Studio album by Bran Van 3000
- Released: October 30, 2007 November 27, 2007 (international release)
- Recorded: 2006–2007
- Genre: Alternative dance, electronica, hip hop
- Length: 70:15
- Label: Remstar Records

Bran Van 3000 chronology
| Discosis (2001) | Rosé (2007) | The Garden (2010) |

Singles from Rosé
- "Call Me (I'll Be Around)" Released: October 4, 2007;

= Rosé (album) =

Rosé is the third studio album from Canadian collective Bran Van 3000.

After the release of their second album Discosis in 2001, and the subsequent folding of their then-label Grand Royal, the band went on hiatus. In mid-2006, leader James Di Salvio contacted the other members of the band in order to start work on Rosé. Recording took place mainly in Los Angeles.

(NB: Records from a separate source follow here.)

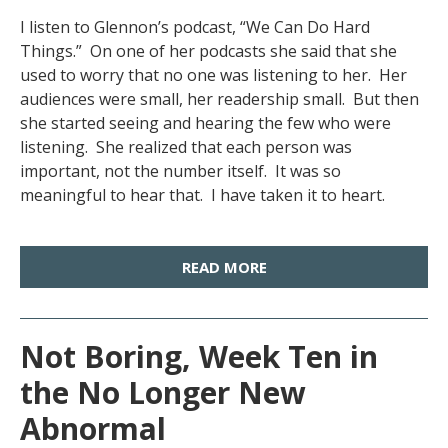
I listen to Glennon’s podcast, “We Can Do Hard
Things.” On one of her podcasts she said that she
used to worry that no one was listening to her. Her
audiences were small, her readership small. But then
she started seeing and hearing the few who were
listening. She realized that each person was
important, not the number itself. It was so
meaningful to hear that. I have taken it to heart.
READ MORE
Not Boring, Week Ten in
the No Longer New
Abnormal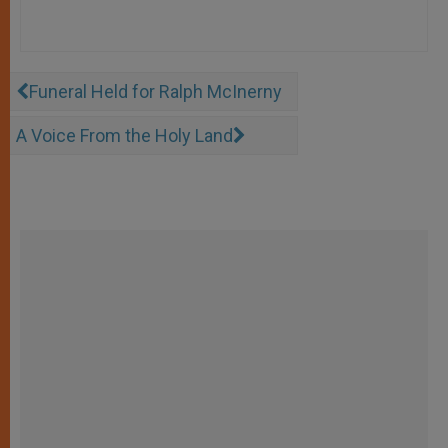
Funeral Held for Ralph McInerny
A Voice From the Holy Land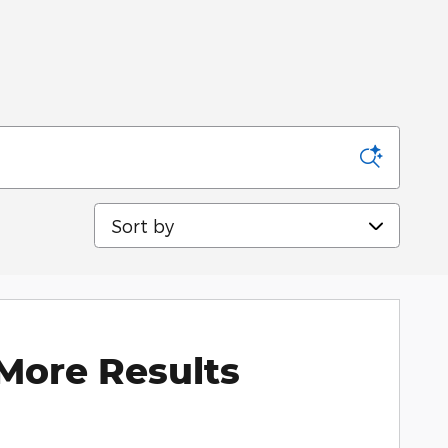
Sort by
More Results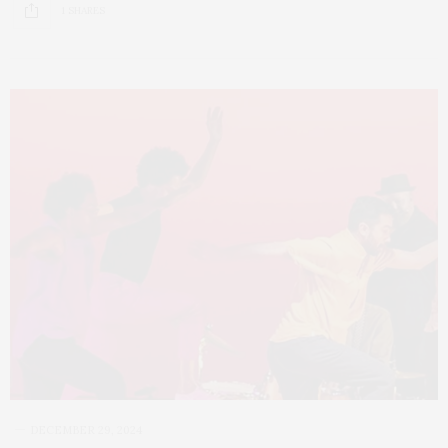
1 SHARES
DECEMBER 29, 2024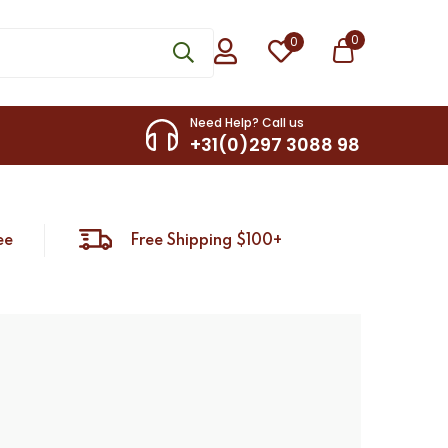
0
0
Need Help? Call us
+31(0)297 3088 98
ee
Free Shipping $100+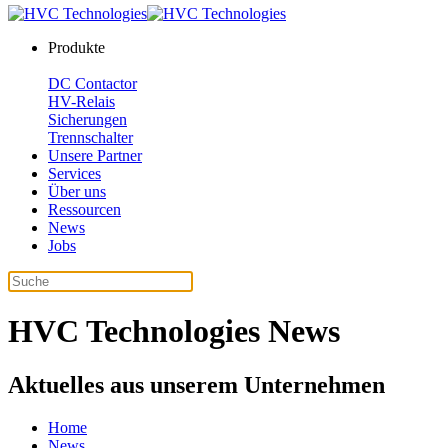
Produkte
DC Contactor
HV-Relais
Sicherungen
Trennschalter
Unsere Partner
Services
Über uns
Ressourcen
News
Jobs
HVC Technologies News
Aktuelles aus unserem Unternehmen
Home
News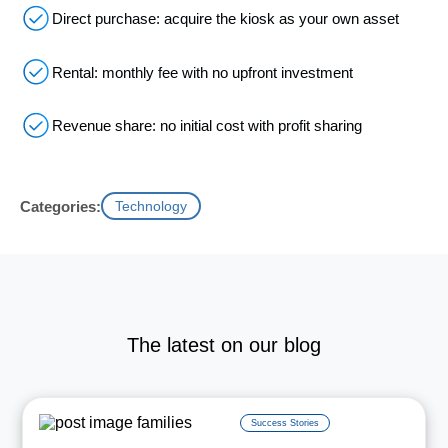
Direct purchase: acquire the kiosk as your own asset
Rental: monthly fee with no upfront investment
Revenue share: no initial cost with profit sharing
Categories:
Technology
The latest on our blog
Success Stories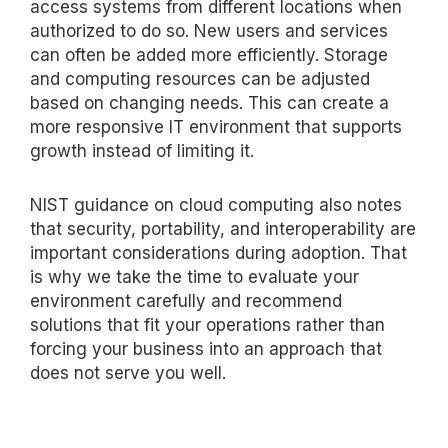
access systems from
different locations
when
authorized to do so.
New users
and services
can often be added more efficiently. Storage
and computing resources can be adjusted
based on changing needs. This can create a
more responsive IT environment that supports
growth instead of limiting it.
NIST guidance on cloud computing also notes
that security, portability, and interoperability are
important considerations during adoption. That
is why we take the time to evaluate your
environment carefully and recommend
solutions that fit your operations rather than
forcing your business into an approach that
does not serve you well.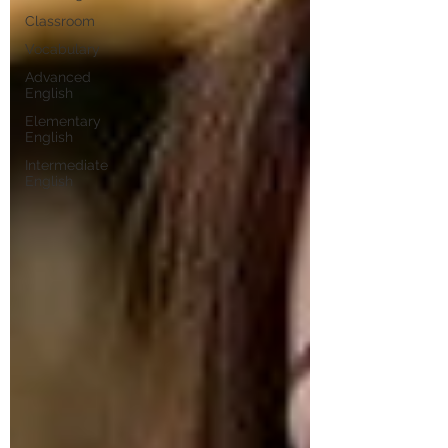
Classroom
Vocabulary
Advanced
English
Elementary
English
Intermediate
English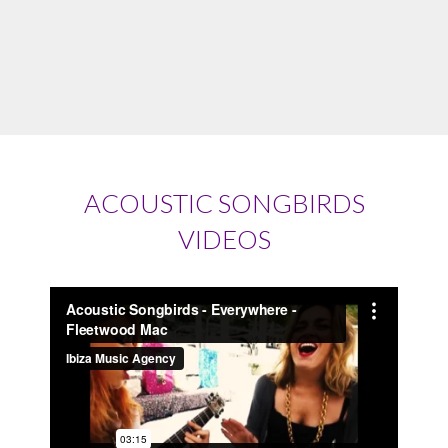
ACOUSTIC SONGBIRDS
VIDEOS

The first single from the album is "Call Me (I'll Be Around)", which was serviced to Canadian radio stations on October 4, 2007. The track samples The Spinners' song "I'll Be Around".

==Track listing==
1. "Call Me (I'll Be Around)" - 6:35
2. "House Lights" - 4:05
3. "Feline Fantasy" - 5:18
4. "Da Lion" - 0:32
5. "Sea of Life" - 5:01
6. "Let It Go" - 0:46
7. "Trees" - 0:29
8. "Beautiful Girl" - 3:03
9. "Stand Up" - 4:21
10. "Rappy Rappy Rappy Rap" - 0:15
11. "So Fine" - 4:12
12. "Palm Springs" - 0:31
13. "Forever" - 5:43
14. "Mon Réal" - 4:00
15. "Rosé" - 0:39
16. "Tony Roman" - 2:04
17. "Sex, Love & Peace" - 7:42
18. "Rainbow Princess" - 0:28
19. "Can You Handle It" - 1:04
20. "I Wont Lie" - 5:43
21. "Our Haze" - 4:04
22. "Kiss" - 3:40

==Chart performance==
Rosé debuted and peaked at #9 on the Canadian album chart in the November 8, 2007 issue.